Relic Solution: Patterns for Implementing Alerts Workflows

In this post, we will review various implementation patterns for configuring alert notifications using Workflows and Destinations. Workflows are very flexible and highly configurable. They can be configured in various ways to address the needs of a broad range of operational models and account sizes. As such, there are various implementation patterns that you may use depending on your requirements. This post will discuss some of the possible patterns.

First, let’s do a quick review of the Alerts & AI Ops reference model.

  • The initial configuration object is the Alert Condition. Alert conditions evaluate streaming telemetry signals to identify anomalous behavior.
  • When such behavior is detected, an Incident is opened. An incident captures the detail and state of individual symptoms of a larger problem.
  • When an incident is opened, an Issue is created. An issue is a container for a set of related incidents. The Issue collects and organizes all of the symptoms of a larger problem whose root cause needs to be determined.
  • When an Issue is activated, Workflow configurations define which Issues get routed through which Destinations in order to notify you or your downstream systems.

Implementation Patterns

Pattern : One workflow per account
Scenario : All Issues get routed to one downstream system, with a common schema.

If your organization is sending all issues to a single downstream system, such as ServiceNow or a 3rd party AI Ops platform, then you may be able to implement a very simple configuration. One workflow, without a filter defined, will match to all Issues and route it to the destination you configured to connect to ServiceNow, or other system.

Pattern : Workflows filtering on a “team” tag to notify teams
Scenario : DevOps teams manage sets of services and want notifications for all of their services to go to teams.

For organizations operating in a DevOps model, a team builds and operates multiple services and owns many entities. The team will often have a shared rotation for who receives alerts and responds to incidents. For this approach, we recommend first ensuring that a “team” tag is added to all Incidents. With that in place, add a filter to a workflow to match on the “team” tag, and route the issue to the desired destination, such as PagerDuty or Slack.

This approach can be expanded in various ways, such adding a check for an “environment” tag, or a checking for a “priority” to route issues to the most appropriate destination. This is a flexible and efficient pattern that does not bind your notification options to your choice of how to organize your alert conditions into policies.

Tags are added to Incidents in one of three ways: from facet attributes on a NRQL condition (aka telemetry tags), from tags on the entity that triggered the condition, or from tags associated with the Alert Condition.

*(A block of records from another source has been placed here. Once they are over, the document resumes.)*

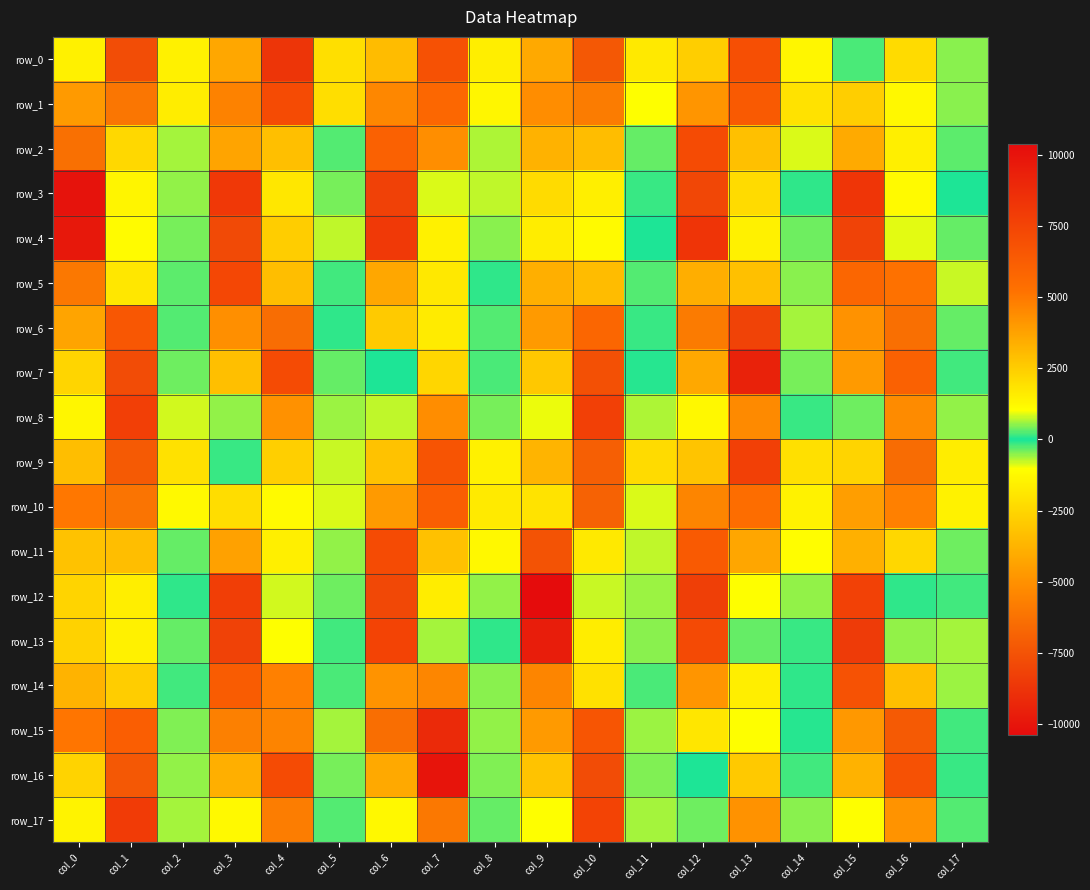

Reading right to left, extract all data points from this chart.

row_0: col_17=-516.4	col_16=-2324.0	col_15=-235.2	col_14=1293.5	col_13=6954.1	col_12=-2768.2	col_11=-1792.8	col_10=-7269.4	col_9=3547.6	col_8=1520.0	col_7=6882.6	col_6=-3441.2	col_5=-2166.7	col_4=-8694.2	col_3=3610.8	col_2=-1531.3	col_1=-7721.0	col_0=1455.6
row_1: col_17=-503.3	col_16=1236.2	col_15=-2769.6	col_14=-2064.2	col_13=6368.1	col_12=-4846.1	col_11=1041.3	col_10=-5831.9	col_9=4397.1	col_8=-1338.3	col_7=5730.4	col_6=-5376.5	col_5=-2216.5	col_4=7188.7	col_3=-5566.3	col_2=1551.6	col_1=-6039.3	col_0=3992.0
row_2: col_17=-308.7	col_16=1480.7	col_15=-4077.8	col_14=858.0	col_13=-3296.6	col_12=7165.7	col_11=-358.4	col_10=2992.4	col_9=-3774.8	col_8=660.3	col_7=-5080.4	col_6=6053.0	col_5=-249.6	col_4=2909.6	col_3=-4327.7	col_2=-620.7	col_1=2150.2	col_0=-6295.0
row_3: col_17=38.5	col_16=-1200.2	col_15=8299.7	col_14=-114.8	col_13=2066.5	col_12=-7964.4	col_11=-156.4	col_10=1487.3	col_9=-2330.5	col_8=-737.6	col_7=873.4	col_6=-8189.0	col_5=422.2	col_4=-1884.1	col_3=8108.5	col_2=-543.7	col_1=1335.5	col_0=-10057.6
row_4: col_17=-335.3	col_16=-914.2	col_15=-8114.7	col_14=387.3	col_13=1447.0	col_12=8337.6	col_11=-15.7	col_10=-1189.0	col_9=-1664.2	col_8=487.0	col_7=1434.4	col_6=8086.0	col_5=-735.4	col_4=-2802.3	col_3=-7821.3	col_2=-440.7	col_1=-1159.4	col_0=-9861.2
row_5: col_17=777.2	col_16=5239.9	col_15=5812.2	col_14=-504.2	col_13=-3290.0	col_12=-3951.3	col_11=-257.7	col_10=-3433.7	col_9=-3895.4	col_8=-84.2	col_7=-1857.0	col_6=-4181.6	col_5=192.0	col_4=2931.5	col_3=7333.3	col_2=-306.5	col_1=-1893.5	col_0=-5969.4
row_6: col_17=-353.7	col_16=-6318.7	col_15=-4948.1	col_14=-614.4	col_13=-8135.8	col_12=-5841.5	col_11=136.2	col_10=5810.1	col_9=3993.4	col_8=-250.1	col_7=-1726.4	col_6=-2947.3	col_5=-101.1	col_4=-6421.6	col_3=-5028.9	col_2=264.1	col_1=6554.6	col_0=3725.1
row_7: col_17=163.9	col_16=6053.3	col_15=3974.8	col_14=-419.7	col_13=-9461.3	col_12=-4151.2	col_11=-61.8	col_10=-7580.2	col_9=-3035.9	col_8=-208.7	col_7=-2500.1	col_6=28.4	col_5=340.4	col_4=7163.2	col_3=2904.0	col_2=-402.4	col_1=-7754.4	col_0=-2546.9
row_8: col_17=-530.1	col_16=-5189.8	col_15=397.8	col_14=-159.3	col_13=-5252.7	col_12=-1267.4	col_11=685.3	col_10=7697.5	col_9=-960.0	col_8=-410.1	col_7=-5124.1	col_6=752.6	col_5=-598.3	col_4=-5002.3	col_3=-544.9	col_2=841.6	col_1=7803.8	col_0=1259.3
row_9: col_17=-1695.0	col_16=-6461.1	col_15=2271.8	col_14=1904.4	col_13=7710.2	col_12=-3146.8	col_11=-2325.6	col_10=-7005.7	col_9=3233.6	col_8=1440.9	col_7=6682.8	col_6=-3236.2	col_5=-770.7	col_4=-2714.8	col_3=-160.0	col_2=-2090.6	col_1=-7181.5	col_0=2944.3
row_10: col_17=-1484.7	col_16=4760.0	col_15=-4523.8	col_14=-1482.3	col_13=5466.3	col_12=-5451.4	col_11=878.6	col_10=-6862.1	col_9=1856.8	col_8=-1769.6	col_7=6158.2	col_6=-4663.1	col_5=-860.2	col_4=1150.6	col_3=-2237.0	col_2=1201.9	col_1=-6135.1	col_0=5036.8
row_11: col_17=-385.7	col_16=2191.6	col_15=-3863.8	col_14=1079.5	col_13=-4222.2	col_12=6368.6	col_11=-765.4	col_10=1669.5	col_9=-7465.6	col_8=1215.2	col_7=-3241.0	col_6=7183.7	col_5=-552.3	col_4=1475.2	col_3=-4390.5	col_2=-330.5	col_1=2952.4	col_0=-3206.1
row_12: col_17=171.8	col_16=91.0	col_15=7683.1	col_14=-527.7	col_13=1023.1	col_12=-8295.7	col_11=-594.9	col_10=809.0	col_9=-10368.4	col_8=-553.6	col_7=1546.5	col_6=-7933.0	col_5=366.4	col_4=-825.4	col_3=7835.5	col_2=-121.3	col_1=1524.8	col_0=-2589.5
row_13: col_17=-626.0	col_16=-544.0	col_15=-8425.4	col_14=125.6	col_13=352.5	col_12=7227.9	col_11=-508.9	col_10=-1691.8	col_9=-9671.1	col_8=-111.7	col_7=-622.5	col_6=7583.9	col_5=-201.0	col_4=-1049.5	col_3=-8157.9	col_2=-336.7	col_1=-1529.2	col_0=-2658.4
row_14: col_17=569.1	col_16=2887.2	col_15=6807.3	col_14=-83.7	col_13=-1643.7	col_12=-4824.7	col_11=-209.9	col_10=-2082.8	col_9=-5429.0	col_8=-521.3	col_7=-5410.5	col_6=-4908.7	col_5=203.1	col_4=4757.2	col_3=6278.5	col_2=-196.8	col_1=-2826.1	col_0=-3755.6
row_15: col_17=-181.7	col_16=-7187.6	col_15=-4731.1	col_14=-47.1	col_13=-1028.8	col_12=-1904.4	col_11=569.2	col_10=6673.8	col_9=4007.0	col_8=-532.3	col_7=-9114.9	col_6=-6385.1	col_5=-628.3	col_4=-5495.7	col_3=-5659.0	col_2=460.9	col_1=6193.1	col_0=5064.4
row_16: col_17=139.3	col_16=6868.5	col_15=3313.1	col_14=-192.2	col_13=-2959.4	col_12=0.6	col_11=-456.2	col_10=-7748.1	col_9=-3170.9	col_8=-483.1	col_7=-10037.6	col_6=-4101.2	col_5=427.1	col_4=7151.9	col_3=3368.0	col_2=-545.6	col_1=-7269.8	col_0=-2604.7
row_17: col_17=-256.6	col_16=-4917.5	col_15=-1039.7	col_14=-520.0	col_13=-4965.9	col_12=373.2	col_11=625.0	col_10=7557.4	col_9=1034.8	col_8=-346.0	col_7=-5957.7	col_6=-1263.0	col_5=-248.0	col_4=-5767.6	col_3=1196.7	col_2=640.7	col_1=7979.2	col_0=-1453.2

To ensure consistency, we recommend tagging all of your conditions with a “team” tag, or similar tag name to fit your model.

Pattern : Workflows filtering on an Alert Policy tag to notify service operators
Scenario : All alert conditions for a service are already grouped into Alert Policies, with notification destinations varied per service / policy.

For organizations that have their alert conditions for a given service organized together into a policy, and route their notifications based on that policy, you may choose to use a Policy tag as a filter in your workflows. This is most similar to the legacy alert model that restricted your notification settings based on how you organized your Alert Conditions. If this model is working well for your organization, and you do not have a very large number of policies, this model may work well for you.

This is the pattern being used by New Relic when we automatically upgrade legacy alert channels to workflows. This is because this is a mapping model that is common to all New Relic accounts. However, if you have a very large number of policies, and each policy’s notifications are not routed to a unique destination, then we recommend you use a tag based pattern, similar to the one above. Policy based patterns can run into scaling limits if you have over hundreds of policies in an individual account.

While these are recommended, or common patterns, you are by no means limited to these patterns or methods. Workflow filters are very flexible and can be adapted to any number of implementation models.